Hashimoto enlisted in the army in 1938, though did not see any fighting during WWII due to contracting tuberculosis during training. While spending time recovering in a sanitarium, he was given a film magazine, which piqued his interest in filmmaking and screenwriting. He soon began writing a screenplay based on his own experiences in the Japanese army.

His script based on the short story In a Grove was the one that initially caught the attention of Kurosawa, who adapted it into the 1950 film Rashomon. The film won the Golden Lion at the 1951 Venice Film Festival, after which Hashimoto was able to dedicate himself fulltime to filmmaking. He later worked on Ikiru, Throne of Blood, and Seven Samurai for Kurosawa. Hashimoto also worked with various other directors over the course of his career, including Masaki Hobayashi (Harakiri) and Kihachi Okamoto (The Sword of Doom); however, his association with Kurosawa remained strong, and Hashimoto eventually wrote a memoir about his time spent with the director, called Compound Cinematics: Akira Kurosawa and I.

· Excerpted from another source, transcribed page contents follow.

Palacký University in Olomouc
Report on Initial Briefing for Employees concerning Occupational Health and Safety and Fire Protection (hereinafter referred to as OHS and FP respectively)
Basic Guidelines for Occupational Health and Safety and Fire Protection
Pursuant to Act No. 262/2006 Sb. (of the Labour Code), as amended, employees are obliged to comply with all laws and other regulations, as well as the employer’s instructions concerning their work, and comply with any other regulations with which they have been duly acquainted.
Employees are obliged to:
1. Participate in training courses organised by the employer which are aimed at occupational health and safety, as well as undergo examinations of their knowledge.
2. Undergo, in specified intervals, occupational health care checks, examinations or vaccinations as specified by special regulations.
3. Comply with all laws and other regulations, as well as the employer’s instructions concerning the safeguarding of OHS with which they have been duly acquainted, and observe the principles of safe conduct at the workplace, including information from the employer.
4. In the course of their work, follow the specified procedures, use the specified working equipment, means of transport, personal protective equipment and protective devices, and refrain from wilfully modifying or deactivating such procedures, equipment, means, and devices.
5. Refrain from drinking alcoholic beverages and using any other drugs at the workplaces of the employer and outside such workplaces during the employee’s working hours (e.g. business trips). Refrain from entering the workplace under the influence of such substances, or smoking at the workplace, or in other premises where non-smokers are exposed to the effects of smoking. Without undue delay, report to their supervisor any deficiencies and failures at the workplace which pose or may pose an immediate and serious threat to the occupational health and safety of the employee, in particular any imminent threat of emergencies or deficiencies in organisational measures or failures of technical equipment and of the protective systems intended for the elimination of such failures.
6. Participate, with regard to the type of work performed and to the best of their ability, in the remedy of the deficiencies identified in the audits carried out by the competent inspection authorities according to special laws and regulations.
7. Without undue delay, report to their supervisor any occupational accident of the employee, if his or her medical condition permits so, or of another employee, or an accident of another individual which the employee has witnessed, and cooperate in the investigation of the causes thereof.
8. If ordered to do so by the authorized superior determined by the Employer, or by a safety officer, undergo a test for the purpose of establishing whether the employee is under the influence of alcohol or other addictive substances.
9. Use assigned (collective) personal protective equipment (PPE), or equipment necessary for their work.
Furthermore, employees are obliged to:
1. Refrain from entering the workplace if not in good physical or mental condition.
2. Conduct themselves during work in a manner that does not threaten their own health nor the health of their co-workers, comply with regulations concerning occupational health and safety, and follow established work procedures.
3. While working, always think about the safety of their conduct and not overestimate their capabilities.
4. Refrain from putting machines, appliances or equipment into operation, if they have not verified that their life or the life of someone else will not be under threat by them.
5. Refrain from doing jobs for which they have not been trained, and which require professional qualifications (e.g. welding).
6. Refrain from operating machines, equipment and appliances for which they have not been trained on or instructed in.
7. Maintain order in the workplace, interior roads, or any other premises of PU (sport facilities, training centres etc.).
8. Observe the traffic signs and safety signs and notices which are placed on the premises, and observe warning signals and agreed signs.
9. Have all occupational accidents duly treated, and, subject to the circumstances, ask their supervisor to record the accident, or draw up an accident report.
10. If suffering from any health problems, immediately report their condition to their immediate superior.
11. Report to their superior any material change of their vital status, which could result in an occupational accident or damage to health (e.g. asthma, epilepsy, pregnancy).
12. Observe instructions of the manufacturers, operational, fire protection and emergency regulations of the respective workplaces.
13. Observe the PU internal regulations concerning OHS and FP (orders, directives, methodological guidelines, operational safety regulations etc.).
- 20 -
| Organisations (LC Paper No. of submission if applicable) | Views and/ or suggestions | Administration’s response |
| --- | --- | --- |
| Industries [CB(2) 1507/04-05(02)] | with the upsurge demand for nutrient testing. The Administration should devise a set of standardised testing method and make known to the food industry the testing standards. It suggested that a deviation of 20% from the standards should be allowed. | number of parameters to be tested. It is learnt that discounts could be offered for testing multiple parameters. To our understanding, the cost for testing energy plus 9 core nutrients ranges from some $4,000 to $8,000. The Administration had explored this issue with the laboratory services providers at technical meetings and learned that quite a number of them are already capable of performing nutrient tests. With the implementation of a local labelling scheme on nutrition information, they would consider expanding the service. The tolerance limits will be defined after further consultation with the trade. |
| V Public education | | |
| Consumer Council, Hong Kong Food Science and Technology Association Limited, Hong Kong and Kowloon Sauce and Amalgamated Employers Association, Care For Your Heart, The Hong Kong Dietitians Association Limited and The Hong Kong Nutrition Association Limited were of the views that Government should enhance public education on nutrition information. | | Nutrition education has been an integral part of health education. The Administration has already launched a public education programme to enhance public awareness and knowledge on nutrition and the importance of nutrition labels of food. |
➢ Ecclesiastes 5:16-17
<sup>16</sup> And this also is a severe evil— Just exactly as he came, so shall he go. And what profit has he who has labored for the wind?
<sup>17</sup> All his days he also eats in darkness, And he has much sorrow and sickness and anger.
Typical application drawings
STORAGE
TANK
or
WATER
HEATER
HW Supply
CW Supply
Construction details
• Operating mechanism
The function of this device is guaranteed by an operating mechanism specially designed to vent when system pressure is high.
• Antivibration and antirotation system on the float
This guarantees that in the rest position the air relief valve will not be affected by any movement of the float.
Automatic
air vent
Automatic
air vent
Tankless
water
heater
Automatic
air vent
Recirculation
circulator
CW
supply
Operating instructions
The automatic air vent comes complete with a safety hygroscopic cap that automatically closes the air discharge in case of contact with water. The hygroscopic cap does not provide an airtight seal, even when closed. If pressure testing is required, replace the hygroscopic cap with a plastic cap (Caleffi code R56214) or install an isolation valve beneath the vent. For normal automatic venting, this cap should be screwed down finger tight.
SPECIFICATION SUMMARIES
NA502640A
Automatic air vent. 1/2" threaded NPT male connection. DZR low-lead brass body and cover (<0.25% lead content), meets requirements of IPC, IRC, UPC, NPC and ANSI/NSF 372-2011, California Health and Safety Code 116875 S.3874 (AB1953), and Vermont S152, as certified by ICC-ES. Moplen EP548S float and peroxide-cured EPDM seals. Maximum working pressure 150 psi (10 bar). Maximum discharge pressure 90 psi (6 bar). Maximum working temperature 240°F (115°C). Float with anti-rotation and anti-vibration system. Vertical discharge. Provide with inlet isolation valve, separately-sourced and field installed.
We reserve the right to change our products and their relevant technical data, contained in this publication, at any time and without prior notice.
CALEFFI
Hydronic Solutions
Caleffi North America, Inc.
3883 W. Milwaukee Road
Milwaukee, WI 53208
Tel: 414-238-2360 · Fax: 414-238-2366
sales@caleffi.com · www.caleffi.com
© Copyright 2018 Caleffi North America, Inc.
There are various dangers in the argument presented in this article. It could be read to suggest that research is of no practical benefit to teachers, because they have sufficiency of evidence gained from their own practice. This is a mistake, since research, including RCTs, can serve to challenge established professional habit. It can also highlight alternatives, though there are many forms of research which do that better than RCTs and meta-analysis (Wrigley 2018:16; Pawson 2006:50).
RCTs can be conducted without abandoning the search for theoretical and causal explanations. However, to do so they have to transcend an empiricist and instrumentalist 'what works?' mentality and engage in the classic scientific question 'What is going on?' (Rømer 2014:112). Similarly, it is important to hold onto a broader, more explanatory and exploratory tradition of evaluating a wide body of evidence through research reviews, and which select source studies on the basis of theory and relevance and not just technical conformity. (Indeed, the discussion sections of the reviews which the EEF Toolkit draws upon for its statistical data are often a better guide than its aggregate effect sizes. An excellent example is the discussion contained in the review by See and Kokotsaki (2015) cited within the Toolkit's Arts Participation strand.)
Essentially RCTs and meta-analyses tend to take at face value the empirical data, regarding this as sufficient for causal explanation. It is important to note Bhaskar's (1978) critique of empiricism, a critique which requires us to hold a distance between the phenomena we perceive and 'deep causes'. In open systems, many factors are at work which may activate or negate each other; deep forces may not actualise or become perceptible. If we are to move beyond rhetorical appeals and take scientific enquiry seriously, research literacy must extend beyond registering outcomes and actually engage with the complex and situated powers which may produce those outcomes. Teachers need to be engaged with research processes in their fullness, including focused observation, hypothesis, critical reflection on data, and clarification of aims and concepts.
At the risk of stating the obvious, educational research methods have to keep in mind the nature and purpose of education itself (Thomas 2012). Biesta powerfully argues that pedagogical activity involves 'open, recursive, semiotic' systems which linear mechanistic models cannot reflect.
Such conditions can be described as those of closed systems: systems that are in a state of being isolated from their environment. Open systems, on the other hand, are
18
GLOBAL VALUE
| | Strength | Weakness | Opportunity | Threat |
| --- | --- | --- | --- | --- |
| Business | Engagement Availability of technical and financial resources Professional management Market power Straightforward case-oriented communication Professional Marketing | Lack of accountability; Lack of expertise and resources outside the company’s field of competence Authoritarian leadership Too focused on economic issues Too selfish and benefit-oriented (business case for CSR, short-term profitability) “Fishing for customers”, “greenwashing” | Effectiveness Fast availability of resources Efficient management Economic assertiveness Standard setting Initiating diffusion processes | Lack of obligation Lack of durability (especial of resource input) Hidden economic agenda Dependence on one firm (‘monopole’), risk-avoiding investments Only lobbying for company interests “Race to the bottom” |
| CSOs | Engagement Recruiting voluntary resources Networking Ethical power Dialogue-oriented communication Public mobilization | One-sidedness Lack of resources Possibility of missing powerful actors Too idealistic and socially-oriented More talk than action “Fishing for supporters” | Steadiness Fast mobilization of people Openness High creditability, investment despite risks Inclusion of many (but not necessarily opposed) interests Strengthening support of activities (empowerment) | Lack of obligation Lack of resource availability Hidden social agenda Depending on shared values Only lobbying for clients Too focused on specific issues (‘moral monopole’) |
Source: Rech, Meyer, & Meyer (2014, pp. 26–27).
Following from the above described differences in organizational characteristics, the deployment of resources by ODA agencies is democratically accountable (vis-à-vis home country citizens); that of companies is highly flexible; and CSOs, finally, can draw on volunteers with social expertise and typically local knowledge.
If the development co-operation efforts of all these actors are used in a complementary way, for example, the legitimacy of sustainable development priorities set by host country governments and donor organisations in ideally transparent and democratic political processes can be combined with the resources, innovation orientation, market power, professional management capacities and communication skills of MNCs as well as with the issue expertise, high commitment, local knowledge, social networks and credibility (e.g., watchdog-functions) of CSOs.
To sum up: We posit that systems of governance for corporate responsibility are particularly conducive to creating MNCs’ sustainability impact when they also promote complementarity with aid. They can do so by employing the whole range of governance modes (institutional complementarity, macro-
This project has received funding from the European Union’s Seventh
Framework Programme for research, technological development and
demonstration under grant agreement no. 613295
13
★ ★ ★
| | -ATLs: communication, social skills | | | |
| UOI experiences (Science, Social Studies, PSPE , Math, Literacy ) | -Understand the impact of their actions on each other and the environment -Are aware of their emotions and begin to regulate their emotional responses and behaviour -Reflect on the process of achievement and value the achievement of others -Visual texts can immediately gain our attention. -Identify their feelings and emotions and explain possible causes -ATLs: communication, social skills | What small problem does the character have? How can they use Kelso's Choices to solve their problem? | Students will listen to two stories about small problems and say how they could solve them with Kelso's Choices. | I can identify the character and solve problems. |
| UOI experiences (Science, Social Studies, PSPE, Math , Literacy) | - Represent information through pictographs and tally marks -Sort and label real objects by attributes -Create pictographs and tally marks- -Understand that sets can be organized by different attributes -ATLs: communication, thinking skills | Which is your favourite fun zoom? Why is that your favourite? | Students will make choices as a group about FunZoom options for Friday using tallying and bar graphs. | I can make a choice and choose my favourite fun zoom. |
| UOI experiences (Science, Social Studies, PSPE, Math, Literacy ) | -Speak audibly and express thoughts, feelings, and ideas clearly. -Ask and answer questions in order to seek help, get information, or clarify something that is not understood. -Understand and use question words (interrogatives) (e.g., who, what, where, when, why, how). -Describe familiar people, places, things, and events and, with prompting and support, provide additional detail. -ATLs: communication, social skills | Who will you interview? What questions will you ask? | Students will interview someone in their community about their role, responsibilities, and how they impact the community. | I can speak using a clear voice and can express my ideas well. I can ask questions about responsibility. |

Hashimoto eventually got into the director’s chair himself, with I Want to Be a Shellfish in 1959, which he had scripted as a television series the year prior. In 1973 he launched Hashimoto Production, which produced such hits as Village of Eight Gravestones and The Castle of Sand in the 1970s. Hashimoto’s last work was for a second full-length film adaptation of I Want to Be a Shellfish in 2008.

Over the course of his storied career, Hashimoto picked up several awards, including both the Blue Ribbon Award and Mainichi Film Award for Best Screenplay on films such as Rashomon, Ikiru, Mahiru no Ankoku, The Chase, and others. In 2015 he received the Special Prize from the Mainichi Film Awards for screenwriting.